O futuro como superstição



A ideia de futuro, tal como herdada pela modernidade, não é uma descoberta racional, mas um resíduo teológico. Antes de Paulo, o tempo não precisava justificar-se. Ele passava, repetia-se, corroía tudo igualmente. A escatologia cristã introduziu uma exigência inédita: o tempo deveria responder por si mesmo. Deveria conduzir a algum lugar. Deveria culminar. A partir daí, viver passou a significar esperar — não no sentido trivial, mas metafísico. Esperar que o mundo se explicasse.

John Gray insiste que essa expectativa não é apenas ilusória, mas perigosa. Quando o futuro é investido de sentido moral, o presente torna-se descartável. Sacrifícios deixam de ser tragédias e passam a ser meios. Mortes tornam-se estatísticas provisórias. Catástrofes são toleradas como etapas necessárias. A crueldade, quando exercida em nome de um fim último, adquire um ar de virtude.

Paulo acreditava que o mundo estava condenado. Não havia como salvá-lo, apenas atravessá-lo. A destruição iminente relativizava todas as perdas. Esse desprezo pelo mundo não impediu a violência; apenas a tornou irrelevante. Se tudo estava prestes a desaparecer, nada precisava ser preservado. O mesmo raciocínio reaparece, secularizado, sempre que se declara que certas formas de vida são incompatíveis com o futuro da humanidade.

O problema não é prever desastres. Catástrofes existem e continuarão existindo. O problema é transformá-las em narrativa redentora. Quando o colapso deixa de ser um risco e passa a ser um capítulo necessário da história, ele se torna desejável. Há uma estranha excitação moral em anunciar o fim. Um alívio perverso em acreditar que a complexidade do mundo será reduzida a um julgamento final, ainda que simbólico.

O cristianismo primitivo viveu dessa excitação. Cada terremoto, cada fome, cada perseguição parecia confirmar que o fim estava próximo. Quando o fim não veio, a excitação precisou ser domesticada. O apocalipse foi empurrado para um horizonte indefinido. A espera tornou-se longa, mas não menos intensa. A história passou a ser lida como uma série de sinais, nunca como um processo sem direção.

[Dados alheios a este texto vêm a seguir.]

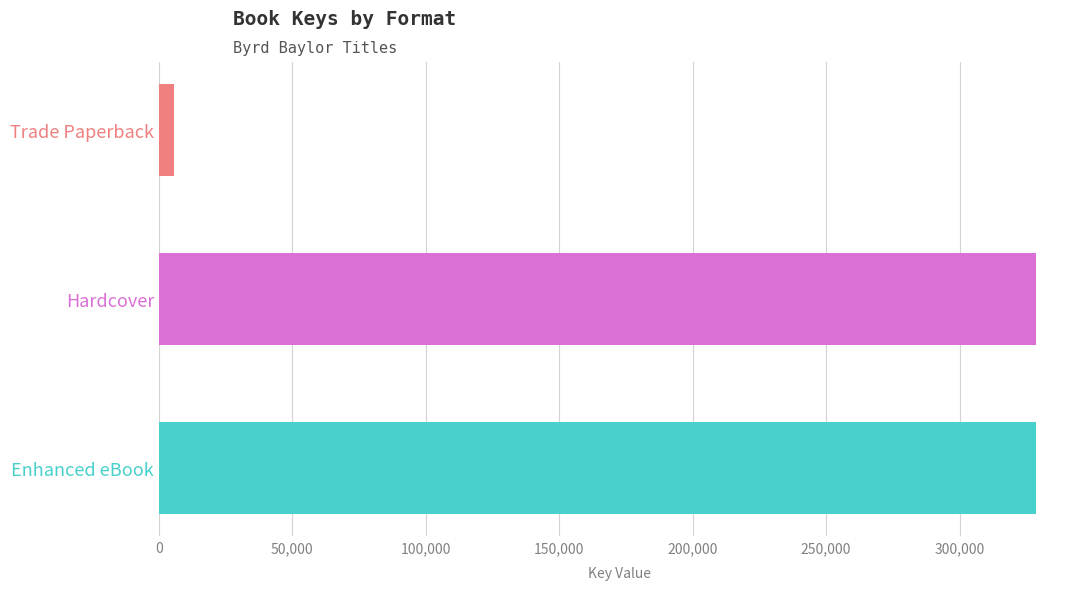

True or false: the data shows 460112 at Enhanced eBook.

False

A modernidade herdou essa leitura paranoica do tempo. Mesmo quando se declara pós-religiosa, continua à procura de sinais. Crises econômicas, colapsos ambientais, convulsões políticas — tudo é interpretado como prenúncio de um ponto de inflexão decisivo. O vocabulário muda, mas a estrutura permanece. Ainda se fala em “antes” e “depois”, em “ponto sem retorno”, em “momento decisivo da humanidade”. O apocalipse foi traduzido em linguagem técnica.

Gray observa que essa obsessão com o futuro não melhora nossa relação com o presente. Pelo contrário, ela a deteriora. Incapazes de aceitar a contingência, os homens projetam sobre o amanhã expectativas que o amanhã não pode cumprir. Quando essas expectativas falham, como sempre falham, a frustração se converte em raiva. O futuro, que deveria redimir, passa a acusar.

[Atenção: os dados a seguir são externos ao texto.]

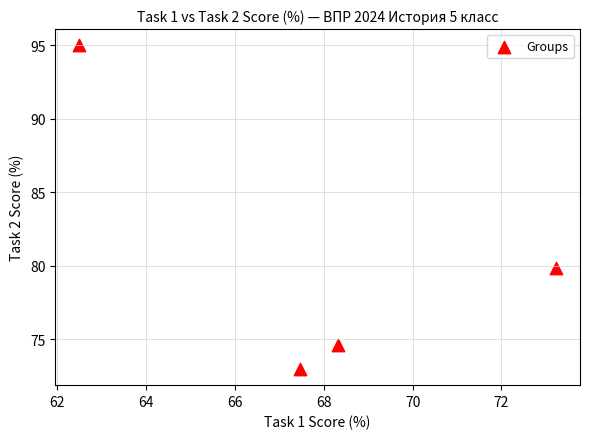

What Y value in the scatter plot is closest to 83?

79.9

A escatologia cristã oferecia ao menos uma saída: o fracasso do mundo era compensado por uma promessa fora dele. As escatologias seculares não têm essa válvula de escape. Quando o progresso decepciona, não há para onde olhar. A esperança frustrada não se dissolve; ela se radicaliza. Exige mais sacrifícios, mais vigilância, mais pureza ideológica. O fim, sempre adiado, torna-se mais tirânico.

Paulo acreditava que a morte perdera seu poder porque seria abolida em breve. Essa crença permitia desprezá-la. Mártires podiam ser celebrados. O sofrimento adquiria valor. Hoje, sem a promessa da ressurreição, a morte voltou a ser absoluta. Ainda assim, continuamos a tratá-la como se fosse provisória, desde que ocorra em nome da causa certa. O paradoxo é cruel: rejeitamos a transcendência, mas mantemos sua lógica sacrificial.

Talvez o traço mais persistente do paulinismo seja a recusa em aceitar que nada nos espera. Que não há síntese final, nem reconciliação, nem ajuste de contas universal. Para Gray, essa recusa é compreensível, mas infantil. O desejo de sentido não cria sentido. O anseio por redenção não torna o mundo redimível. Persistir nessa expectativa é prolongar o sofrimento que ela promete curar.

Aceitar a ausência de finalidade não nos torna melhores, nem mais felizes. Apenas mais lúcidos. A história não caminha para lugar algum. Ela apenas acontece, de maneira desigual, violenta e indiferente. O futuro não é uma promessa; é uma repetição com variações. O erro de Paulo não foi acreditar no fim do mundo, mas acreditar que o mundo precisava de um fim para fazer sentido.